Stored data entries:
#####

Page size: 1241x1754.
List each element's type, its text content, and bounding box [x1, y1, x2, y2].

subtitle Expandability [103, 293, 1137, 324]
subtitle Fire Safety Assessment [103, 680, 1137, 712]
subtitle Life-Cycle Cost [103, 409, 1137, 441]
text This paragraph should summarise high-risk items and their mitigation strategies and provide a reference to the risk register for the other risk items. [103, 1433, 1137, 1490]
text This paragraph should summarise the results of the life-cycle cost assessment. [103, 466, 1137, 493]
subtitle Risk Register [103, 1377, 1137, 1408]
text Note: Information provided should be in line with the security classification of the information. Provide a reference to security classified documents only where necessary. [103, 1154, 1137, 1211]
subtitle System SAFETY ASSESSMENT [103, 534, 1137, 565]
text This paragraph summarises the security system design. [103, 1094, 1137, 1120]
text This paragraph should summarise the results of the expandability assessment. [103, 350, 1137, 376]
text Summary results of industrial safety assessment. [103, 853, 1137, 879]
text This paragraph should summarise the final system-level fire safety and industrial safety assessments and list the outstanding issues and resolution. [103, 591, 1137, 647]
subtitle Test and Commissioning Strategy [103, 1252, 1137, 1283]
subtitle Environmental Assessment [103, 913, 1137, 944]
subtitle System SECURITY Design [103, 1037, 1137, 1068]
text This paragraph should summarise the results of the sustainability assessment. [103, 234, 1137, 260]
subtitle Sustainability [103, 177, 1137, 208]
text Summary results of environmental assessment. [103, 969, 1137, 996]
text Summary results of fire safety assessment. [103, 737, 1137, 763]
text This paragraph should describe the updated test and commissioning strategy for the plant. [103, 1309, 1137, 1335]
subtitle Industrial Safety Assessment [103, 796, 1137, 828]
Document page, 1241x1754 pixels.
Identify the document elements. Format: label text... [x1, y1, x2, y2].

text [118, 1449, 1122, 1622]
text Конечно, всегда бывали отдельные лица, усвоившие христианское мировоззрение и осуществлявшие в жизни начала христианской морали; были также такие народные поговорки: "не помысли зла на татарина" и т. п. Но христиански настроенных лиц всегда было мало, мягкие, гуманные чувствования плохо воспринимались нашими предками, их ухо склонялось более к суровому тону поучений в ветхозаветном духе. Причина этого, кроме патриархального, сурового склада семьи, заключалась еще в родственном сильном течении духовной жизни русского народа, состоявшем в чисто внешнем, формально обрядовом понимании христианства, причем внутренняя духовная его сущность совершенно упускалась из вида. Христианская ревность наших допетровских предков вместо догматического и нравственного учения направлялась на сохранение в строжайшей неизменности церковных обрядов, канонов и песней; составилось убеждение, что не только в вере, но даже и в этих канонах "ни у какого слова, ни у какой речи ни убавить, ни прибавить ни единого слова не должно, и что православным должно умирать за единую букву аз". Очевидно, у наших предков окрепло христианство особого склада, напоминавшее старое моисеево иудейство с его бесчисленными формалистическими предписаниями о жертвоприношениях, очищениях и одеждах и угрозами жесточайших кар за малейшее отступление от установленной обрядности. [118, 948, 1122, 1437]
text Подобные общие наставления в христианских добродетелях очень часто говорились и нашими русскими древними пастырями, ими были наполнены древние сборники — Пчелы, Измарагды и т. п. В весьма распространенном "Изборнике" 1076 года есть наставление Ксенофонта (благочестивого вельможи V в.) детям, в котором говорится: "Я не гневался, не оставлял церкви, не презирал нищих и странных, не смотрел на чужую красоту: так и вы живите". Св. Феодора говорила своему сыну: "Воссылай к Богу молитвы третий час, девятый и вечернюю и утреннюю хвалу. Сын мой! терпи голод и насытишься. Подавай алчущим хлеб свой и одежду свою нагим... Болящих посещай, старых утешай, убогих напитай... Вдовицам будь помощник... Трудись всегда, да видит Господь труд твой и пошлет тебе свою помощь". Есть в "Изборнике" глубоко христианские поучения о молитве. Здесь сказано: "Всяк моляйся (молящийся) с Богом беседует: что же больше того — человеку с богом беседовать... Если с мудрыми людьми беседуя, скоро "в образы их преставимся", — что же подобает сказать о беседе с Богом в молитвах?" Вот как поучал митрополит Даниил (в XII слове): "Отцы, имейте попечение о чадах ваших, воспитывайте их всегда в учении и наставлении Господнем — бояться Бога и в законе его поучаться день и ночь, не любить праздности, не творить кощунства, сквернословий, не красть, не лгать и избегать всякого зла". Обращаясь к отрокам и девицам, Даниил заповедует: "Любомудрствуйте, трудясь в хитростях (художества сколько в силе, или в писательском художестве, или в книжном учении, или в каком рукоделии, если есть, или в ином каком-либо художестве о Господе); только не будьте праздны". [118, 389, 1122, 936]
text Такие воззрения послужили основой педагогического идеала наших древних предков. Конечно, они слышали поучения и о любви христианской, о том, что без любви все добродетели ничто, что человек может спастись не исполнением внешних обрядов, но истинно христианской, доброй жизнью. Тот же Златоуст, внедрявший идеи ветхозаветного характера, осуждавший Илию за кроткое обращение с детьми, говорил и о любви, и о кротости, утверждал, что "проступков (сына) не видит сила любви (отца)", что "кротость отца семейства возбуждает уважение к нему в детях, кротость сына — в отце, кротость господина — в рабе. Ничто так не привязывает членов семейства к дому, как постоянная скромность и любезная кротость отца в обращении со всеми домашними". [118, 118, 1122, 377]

#####

• _AIM OF THE EXERCISE_: What is needed is the data above, output in full and exactly as it stands.

• _THE ANSWER_:
Page size: 1241x1754.
List each element's type, its text content, and bounding box [x1, y1, x2, y2].

subtitle Expandability [103, 293, 1137, 324]
subtitle Fire Safety Assessment [103, 680, 1137, 712]
subtitle Life-Cycle Cost [103, 409, 1137, 441]
text This paragraph should summarise high-risk items and their mitigation strategies and provide a reference to the risk register for the other risk items. [103, 1433, 1137, 1490]
text This paragraph should summarise the results of the life-cycle cost assessment. [103, 466, 1137, 493]
subtitle Risk Register [103, 1377, 1137, 1408]
text Note: Information provided should be in line with the security classification of the information. Provide a reference to security classified documents only where necessary. [103, 1154, 1137, 1211]
subtitle System SAFETY ASSESSMENT [103, 534, 1137, 565]
text This paragraph summarises the security system design. [103, 1094, 1137, 1120]
text This paragraph should summarise the results of the expandability assessment. [103, 350, 1137, 376]
text Summary results of industrial safety assessment. [103, 853, 1137, 879]
text This paragraph should summarise the final system-level fire safety and industrial safety assessments and list the outstanding issues and resolution. [103, 591, 1137, 647]
subtitle Test and Commissioning Strategy [103, 1252, 1137, 1283]
subtitle Environmental Assessment [103, 913, 1137, 944]
subtitle System SECURITY Design [103, 1037, 1137, 1068]
text This paragraph should summarise the results of the sustainability assessment. [103, 234, 1137, 260]
subtitle Sustainability [103, 177, 1137, 208]
text Summary results of environmental assessment. [103, 969, 1137, 996]
text Summary results of fire safety assessment. [103, 737, 1137, 763]
text This paragraph should describe the updated test and commissioning strategy for the plant. [103, 1309, 1137, 1335]
subtitle Industrial Safety Assessment [103, 796, 1137, 828]
Document page, 1241x1754 pixels.
Identify the document elements. Format: label text... [x1, y1, x2, y2].

text [118, 1449, 1122, 1622]
text Конечно, всегда бывали отдельные лица, усвоившие христианское мировоззрение и осуществлявшие в жизни начала христианской морали; были также такие народные поговорки: "не помысли зла на татарина" и т. п. Но христиански настроенных лиц всегда было мало, мягкие, гуманные чувствования плохо воспринимались нашими предками, их ухо склонялось более к суровому тону поучений в ветхозаветном духе. Причина этого, кроме патриархального, сурового склада семьи, заключалась еще в родственном сильном течении духовной жизни русского народа, состоявшем в чисто внешнем, формально обрядовом понимании христианства, причем внутренняя духовная его сущность совершенно упускалась из вида. Христианская ревность наших допетровских предков вместо догматического и нравственного учения направлялась на сохранение в строжайшей неизменности церковных обрядов, канонов и песней; составилось убеждение, что не только в вере, но даже и в этих канонах "ни у какого слова, ни у какой речи ни убавить, ни прибавить ни единого слова не должно, и что православным должно умирать за единую букву аз". Очевидно, у наших предков окрепло христианство особого склада, напоминавшее старое моисеево иудейство с его бесчисленными формалистическими предписаниями о жертвоприношениях, очищениях и одеждах и угрозами жесточайших кар за малейшее отступление от установленной обрядности. [118, 948, 1122, 1437]
text Подобные общие наставления в христианских добродетелях очень часто говорились и нашими русскими древними пастырями, ими были наполнены древние сборники — Пчелы, Измарагды и т. п. В весьма распространенном "Изборнике" 1076 года есть наставление Ксенофонта (благочестивого вельможи V в.) детям, в котором говорится: "Я не гневался, не оставлял церкви, не презирал нищих и странных, не смотрел на чужую красоту: так и вы живите". Св. Феодора говорила своему сыну: "Воссылай к Богу молитвы третий час, девятый и вечернюю и утреннюю хвалу. Сын мой! терпи голод и насытишься. Подавай алчущим хлеб свой и одежду свою нагим... Болящих посещай, старых утешай, убогих напитай... Вдовицам будь помощник... Трудись всегда, да видит Господь труд твой и пошлет тебе свою помощь". Есть в "Изборнике" глубоко христианские поучения о молитве. Здесь сказано: "Всяк моляйся (молящийся) с Богом беседует: что же больше того — человеку с богом беседовать... Если с мудрыми людьми беседуя, скоро "в образы их преставимся", — что же подобает сказать о беседе с Богом в молитвах?" Вот как поучал митрополит Даниил (в XII слове): "Отцы, имейте попечение о чадах ваших, воспитывайте их всегда в учении и наставлении Господнем — бояться Бога и в законе его поучаться день и ночь, не любить праздности, не творить кощунства, сквернословий, не красть, не лгать и избегать всякого зла". Обращаясь к отрокам и девицам, Даниил заповедует: "Любомудрствуйте, трудясь в хитростях (художества сколько в силе, или в писательском художестве, или в книжном учении, или в каком рукоделии, если есть, или в ином каком-либо художестве о Господе); только не будьте праздны". [118, 389, 1122, 936]
text Такие воззрения послужили основой педагогического идеала наших древних предков. Конечно, они слышали поучения и о любви христианской, о том, что без любви все добродетели ничто, что человек может спастись не исполнением внешних обрядов, но истинно христианской, доброй жизнью. Тот же Златоуст, внедрявший идеи ветхозаветного характера, осуждавший Илию за кроткое обращение с детьми, говорил и о любви, и о кротости, утверждал, что "проступков (сына) не видит сила любви (отца)", что "кротость отца семейства возбуждает уважение к нему в детях, кротость сына — в отце, кротость господина — в рабе. Ничто так не привязывает членов семейства к дому, как постоянная скромность и любезная кротость отца в обращении со всеми домашними". [118, 118, 1122, 377]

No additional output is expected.